С теоретической точки зрения законы об отмене крепостного права явно основывались на одной из версий экономического либерализма Адама Смита, работы которого часто упоминали и цитировали образованные аристократы и государственные чиновники, обсуждая новые законы. Основная идея этой теории состояла в том, что освобожденный крестьянин становится самостоятельной единицей на рынке труда, способной продавать свой труд тому, кто больше заплатит, и сможет заключить со своим работодателем договор как независимый человек. Как было сказано в курляндском законе: «С этого времени освобожденные крестьяне… и владельцы поместий должны вести себя соответствующим образом, закрепленным в договоре, подписанном обеими сторонами». Крестьяне предлагали свой труд, поместья — землю, и результатом должно было стать соглашение, справедливое для всех участвующих.
Таким образом, новые законы в балтийских губерниях должны были воплотить наиболее прогрессивные экономические идеи своего времени. В некотором смысле идея была циничной, хотя индустриалисты, появившиеся на тот момент в Англии, предполагали нечто подобное применительно к промышленному предприятию и рабочим. Некоторые либерально настроенные аристократы-землевладельцы тут же нашли в этой концепции недостатки: идея справедливого договора между традиционно всемогущим землевладельцем и униженным недавно «освобожденным» крестьянином казалась им малореальной, однако их возражения ничего не изменили. Более того, созданное новыми законами предполагаемое равенство было еще более подорвано утверждением, что владелец поместья имеет также право и на ту прибавочную стоимость, которую создал крестьянин, ранее работая на своем наделе.

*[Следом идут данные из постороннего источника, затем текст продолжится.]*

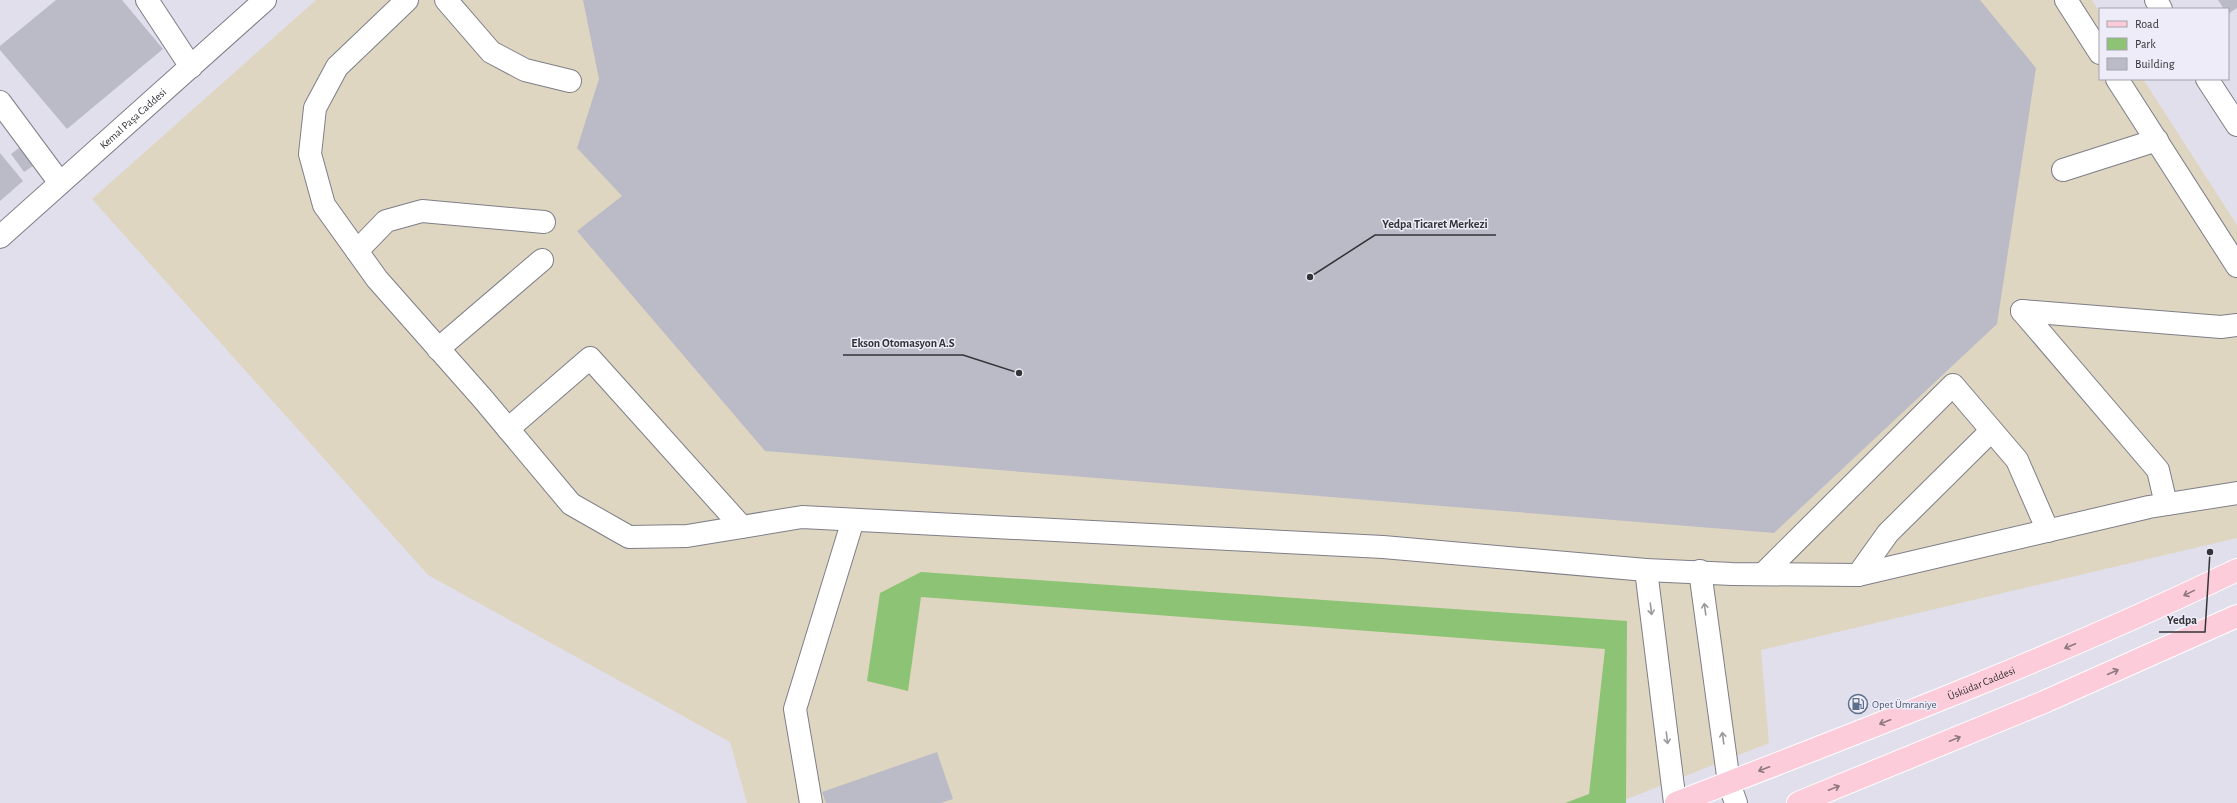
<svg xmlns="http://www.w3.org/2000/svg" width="2237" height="803" font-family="'Alegreya Sans',sans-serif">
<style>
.commercial{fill:#dfd6c1}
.green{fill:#8dc374}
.building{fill:#babbc6}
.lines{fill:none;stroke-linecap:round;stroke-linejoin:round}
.minor-casing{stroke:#7e7e88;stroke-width:24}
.major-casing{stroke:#fff;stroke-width:24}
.minor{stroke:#fff;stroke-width:22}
.major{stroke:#fdccda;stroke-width:22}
.oneway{stroke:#8e7881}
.oneway2{stroke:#99999c}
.labels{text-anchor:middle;stroke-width:3;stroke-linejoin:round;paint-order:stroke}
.street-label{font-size:11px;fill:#333338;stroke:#edecf8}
.service-label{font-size:11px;fill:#4e5e75;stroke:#edecf8;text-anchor:start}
.leader{fill:none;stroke:#333338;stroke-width:1.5}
.callout-dot{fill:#333338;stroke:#edecf8;stroke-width:1.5}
.callout-label{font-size:12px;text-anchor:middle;font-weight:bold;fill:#333338;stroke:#edecf8;stroke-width:3;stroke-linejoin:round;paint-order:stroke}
</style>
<rect width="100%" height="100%" fill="#e0dfeb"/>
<path class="commercial" d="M 316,0 L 2092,0 L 2100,12 L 2100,79 L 2143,79 L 2237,225 L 2237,538 L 1761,650 L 1769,743 L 1617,803 L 747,803 L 730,742 L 428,575 L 92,199 Z"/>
<path class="green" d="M 921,572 L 1627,621 L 1626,803 L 1565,803 L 1589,794 L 1605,649 L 921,597 L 908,691 L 867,681 L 880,593 Z"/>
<path class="building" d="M 56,0 L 122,0 L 163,49 L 67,129 L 0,50 L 0,46 Z
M 583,0 L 1980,0 L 2036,68 L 1997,324 L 1774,533 L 765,451 L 577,231 L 622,196 L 577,148 L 599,79 Z
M 2218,0 L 2237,0 L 2237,8 L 2228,14 L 2228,9 L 2224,9 Z
M 23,145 L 36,164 L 24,172 L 11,154 Z
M 0,153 L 23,181 L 0,201 Z
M 937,752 L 953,799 L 941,803 L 826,803 L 822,792 Z"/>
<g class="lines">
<g class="minor-casing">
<g id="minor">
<path d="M 147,0 L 191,67"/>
<path d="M 407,0 L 337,67 L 315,108 L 310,154 L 324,205 L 377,279 L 483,399 L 571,504 L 629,537 L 687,536 L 802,517 L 1383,547 L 1646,570 L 1732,574 L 1858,575 L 2149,507 L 2237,493"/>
<path d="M 446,0 L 491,52 L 525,70 L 570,81"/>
<path d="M 2066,0 L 2100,53"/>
<path d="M 2156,0 L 2161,9"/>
<path d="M 2117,79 L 2237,266"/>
<path d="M 2207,79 L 2237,125"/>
<path d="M 0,102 L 60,183"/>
<path d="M 2063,170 L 2157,140"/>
<path id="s1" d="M 0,237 L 265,0"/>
<path d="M 357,251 L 386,221 L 422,211 L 544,222"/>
<path d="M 2022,311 L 2158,470 L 2166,504"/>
<path d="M 2022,311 L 2221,327 L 2237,325"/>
<path d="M 438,349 L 542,260"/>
<path d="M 508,429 L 590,358 L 742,527"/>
<path d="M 1646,570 L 1675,803"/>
<path d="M 1700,571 L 1729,783 L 1736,803"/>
<path d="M 1763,574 L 1953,385 L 2017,460 L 2048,531"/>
<path d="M 1858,575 L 1888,533 L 1991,431"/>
<path d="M 811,803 L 795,709 L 853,520"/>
</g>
</g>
<g class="major-casing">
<g id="major">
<path id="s2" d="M 1676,803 C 1865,730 2054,658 2237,570"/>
<path d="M 1798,803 L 2044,702 L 2237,616"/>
</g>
</g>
<use href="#minor" class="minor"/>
<use href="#major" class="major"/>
</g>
<defs><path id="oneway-shaft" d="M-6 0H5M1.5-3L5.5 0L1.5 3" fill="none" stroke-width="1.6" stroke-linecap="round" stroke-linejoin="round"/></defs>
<g class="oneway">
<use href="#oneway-shaft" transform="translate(2189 593) rotate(154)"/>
<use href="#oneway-shaft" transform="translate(2070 646) rotate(157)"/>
<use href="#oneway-shaft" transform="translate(2113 672) rotate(-24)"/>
<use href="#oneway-shaft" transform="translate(1885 722) rotate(159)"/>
<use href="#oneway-shaft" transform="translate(1955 739) rotate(-22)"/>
<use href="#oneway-shaft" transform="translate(1764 769) rotate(159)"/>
<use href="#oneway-shaft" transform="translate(1834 788) rotate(-22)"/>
</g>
<g class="oneway2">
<use href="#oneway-shaft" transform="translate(1651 609) rotate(83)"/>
<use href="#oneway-shaft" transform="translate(1705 609) rotate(-98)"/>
<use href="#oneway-shaft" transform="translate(1667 738) rotate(83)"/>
<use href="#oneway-shaft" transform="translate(1723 738) rotate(-98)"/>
</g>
<defs>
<g id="fuel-ring" transform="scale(1)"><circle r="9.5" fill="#edecf8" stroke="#5c6f8a" stroke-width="1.5"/><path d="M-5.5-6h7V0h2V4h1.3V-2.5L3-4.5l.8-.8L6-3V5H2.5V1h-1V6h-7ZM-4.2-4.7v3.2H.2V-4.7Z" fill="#5c6f8a"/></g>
</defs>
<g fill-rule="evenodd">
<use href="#fuel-ring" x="1858" y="704"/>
</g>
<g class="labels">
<g class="street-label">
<text dy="4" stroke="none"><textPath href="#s1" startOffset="178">Kemal Paşa Caddesi</textPath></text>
<text dy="4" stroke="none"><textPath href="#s2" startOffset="328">Üsküdar Caddesi</textPath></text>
</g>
<g class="service-label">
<text x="1872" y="708">Opet Ümraniye</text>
</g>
</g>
<path class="leader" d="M1310 277L1375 235H1496M1019 373L963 355H843M2210 552L2205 632H2159"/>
<g class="callout-dot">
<circle cx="1310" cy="277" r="4"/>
<circle cx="1019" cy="373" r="4"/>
<circle cx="2210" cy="552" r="4"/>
</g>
<g class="callout-label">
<text x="1435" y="228">Yedpa Ticaret Merkezi</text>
<text x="903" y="347">Ekson Otomasyon A.S</text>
<text x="2182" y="624">Yedpa</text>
</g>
<rect x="2099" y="8" width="130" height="72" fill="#edecf8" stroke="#a3a2ab"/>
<rect x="2107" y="21" width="20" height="6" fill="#fdccda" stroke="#a3a2ab"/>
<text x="2135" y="28" font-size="12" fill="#333338">Road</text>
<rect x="2107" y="38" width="20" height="12" fill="#8dc374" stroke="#a3a2ab"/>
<text x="2135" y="48" font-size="12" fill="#333338">Park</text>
<rect x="2107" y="58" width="20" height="12" fill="#babbc6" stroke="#a3a2ab"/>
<text x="2135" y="68" font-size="12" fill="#333338">Building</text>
</svg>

Согласно положению об «оборудовании» надела, собственностью помещика оставался не только сам надел, но и все находящееся на нем движимое имущество — домашний скот, орудия труда и т. п. Более того, идеалистическое представление о том, что крестьяне могут устанавливать договорные отношения с землевладельцами на свободном рынке труда, вступало в противоречие с тем фактом, что новый закон запрещал крестьянам пересекать границы поместья; таким образом, на практике «свободный рынок труда» был фикцией. По большей части отношения между освобожденными крестьянами и землевладельцами оставались практически такими же, как и до освобождения, за исключением того, что в обозримом будущем работа крестьянина на помещика стала не обязательной повинностью, а платой за право пользования наделом, но уже не защищенное обычным правом.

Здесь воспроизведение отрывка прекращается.